▶ _Exercise requirements_
The records below need to be copied in full. Match them exactly.

Bounding box prediction data:
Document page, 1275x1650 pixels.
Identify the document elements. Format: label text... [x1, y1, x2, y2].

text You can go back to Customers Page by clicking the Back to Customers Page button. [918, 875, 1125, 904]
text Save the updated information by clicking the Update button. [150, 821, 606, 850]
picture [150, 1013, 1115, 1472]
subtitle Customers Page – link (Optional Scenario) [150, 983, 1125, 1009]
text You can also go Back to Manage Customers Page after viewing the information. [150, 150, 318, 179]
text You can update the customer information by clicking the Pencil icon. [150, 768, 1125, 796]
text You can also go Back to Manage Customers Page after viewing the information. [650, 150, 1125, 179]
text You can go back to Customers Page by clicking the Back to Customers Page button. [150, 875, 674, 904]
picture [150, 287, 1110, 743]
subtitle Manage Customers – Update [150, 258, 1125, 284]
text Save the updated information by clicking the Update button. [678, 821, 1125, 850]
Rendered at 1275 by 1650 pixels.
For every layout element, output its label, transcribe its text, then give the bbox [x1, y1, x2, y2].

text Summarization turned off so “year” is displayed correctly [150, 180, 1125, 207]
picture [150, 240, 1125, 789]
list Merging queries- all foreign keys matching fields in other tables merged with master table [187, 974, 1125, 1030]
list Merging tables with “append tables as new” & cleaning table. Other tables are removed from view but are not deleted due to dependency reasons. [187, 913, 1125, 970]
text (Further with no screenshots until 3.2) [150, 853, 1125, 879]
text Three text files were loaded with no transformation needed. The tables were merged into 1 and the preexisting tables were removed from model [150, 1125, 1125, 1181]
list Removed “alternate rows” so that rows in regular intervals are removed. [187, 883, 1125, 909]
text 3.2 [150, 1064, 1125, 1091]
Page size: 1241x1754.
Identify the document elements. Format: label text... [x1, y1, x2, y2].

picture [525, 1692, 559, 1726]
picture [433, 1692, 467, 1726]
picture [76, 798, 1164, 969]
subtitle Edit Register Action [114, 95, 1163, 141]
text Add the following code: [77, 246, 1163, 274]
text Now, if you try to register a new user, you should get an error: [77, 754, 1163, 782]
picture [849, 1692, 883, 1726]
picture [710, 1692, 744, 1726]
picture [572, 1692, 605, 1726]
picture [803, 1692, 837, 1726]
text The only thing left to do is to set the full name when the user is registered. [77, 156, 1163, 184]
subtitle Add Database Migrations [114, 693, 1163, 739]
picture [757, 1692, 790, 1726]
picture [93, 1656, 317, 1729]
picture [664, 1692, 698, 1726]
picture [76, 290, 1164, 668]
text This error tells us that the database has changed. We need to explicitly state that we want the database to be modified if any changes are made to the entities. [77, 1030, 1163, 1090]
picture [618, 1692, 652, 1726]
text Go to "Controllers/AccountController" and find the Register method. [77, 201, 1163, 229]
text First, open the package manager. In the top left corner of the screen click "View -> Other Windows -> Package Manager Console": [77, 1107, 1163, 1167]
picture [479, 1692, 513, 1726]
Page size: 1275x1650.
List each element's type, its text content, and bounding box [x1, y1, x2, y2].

▶ _Answer for this exercise_
Document page, 1275x1650 pixels.
Identify the document elements. Format: label text... [x1, y1, x2, y2].

text You can go back to Customers Page by clicking the Back to Customers Page button. [918, 875, 1125, 904]
text Save the updated information by clicking the Update button. [150, 821, 606, 850]
picture [150, 1013, 1115, 1472]
subtitle Customers Page – link (Optional Scenario) [150, 983, 1125, 1009]
text You can also go Back to Manage Customers Page after viewing the information. [150, 150, 318, 179]
text You can update the customer information by clicking the Pencil icon. [150, 768, 1125, 796]
text You can also go Back to Manage Customers Page after viewing the information. [650, 150, 1125, 179]
text You can go back to Customers Page by clicking the Back to Customers Page button. [150, 875, 674, 904]
picture [150, 287, 1110, 743]
subtitle Manage Customers – Update [150, 258, 1125, 284]
text Save the updated information by clicking the Update button. [678, 821, 1125, 850]
Rendered at 1275 by 1650 pixels.
For every layout element, output its label, transcribe its text, then give the bbox [x1, y1, x2, y2].

text Summarization turned off so “year” is displayed correctly [150, 180, 1125, 207]
picture [150, 240, 1125, 789]
list Merging queries- all foreign keys matching fields in other tables merged with master table [187, 974, 1125, 1030]
list Merging tables with “append tables as new” & cleaning table. Other tables are removed from view but are not deleted due to dependency reasons. [187, 913, 1125, 970]
text (Further with no screenshots until 3.2) [150, 853, 1125, 879]
text Three text files were loaded with no transformation needed. The tables were merged into 1 and the preexisting tables were removed from model [150, 1125, 1125, 1181]
list Removed “alternate rows” so that rows in regular intervals are removed. [187, 883, 1125, 909]
text 3.2 [150, 1064, 1125, 1091]
Page size: 1241x1754.
Identify the document elements. Format: label text... [x1, y1, x2, y2].

picture [525, 1692, 559, 1726]
picture [433, 1692, 467, 1726]
picture [76, 798, 1164, 969]
subtitle Edit Register Action [114, 95, 1163, 141]
text Add the following code: [77, 246, 1163, 274]
text Now, if you try to register a new user, you should get an error: [77, 754, 1163, 782]
picture [849, 1692, 883, 1726]
picture [710, 1692, 744, 1726]
picture [572, 1692, 605, 1726]
picture [803, 1692, 837, 1726]
text The only thing left to do is to set the full name when the user is registered. [77, 156, 1163, 184]
subtitle Add Database Migrations [114, 693, 1163, 739]
picture [757, 1692, 790, 1726]
picture [93, 1656, 317, 1729]
picture [664, 1692, 698, 1726]
picture [76, 290, 1164, 668]
text This error tells us that the database has changed. We need to explicitly state that we want the database to be modified if any changes are made to the entities. [77, 1030, 1163, 1090]
picture [618, 1692, 652, 1726]
text Go to "Controllers/AccountController" and find the Register method. [77, 201, 1163, 229]
text First, open the package manager. In the top left corner of the screen click "View -> Other Windows -> Package Manager Console": [77, 1107, 1163, 1167]
picture [479, 1692, 513, 1726]
Page size: 1275x1650.
List each element's type, its text content, and bounding box [x1, y1, x2, y2].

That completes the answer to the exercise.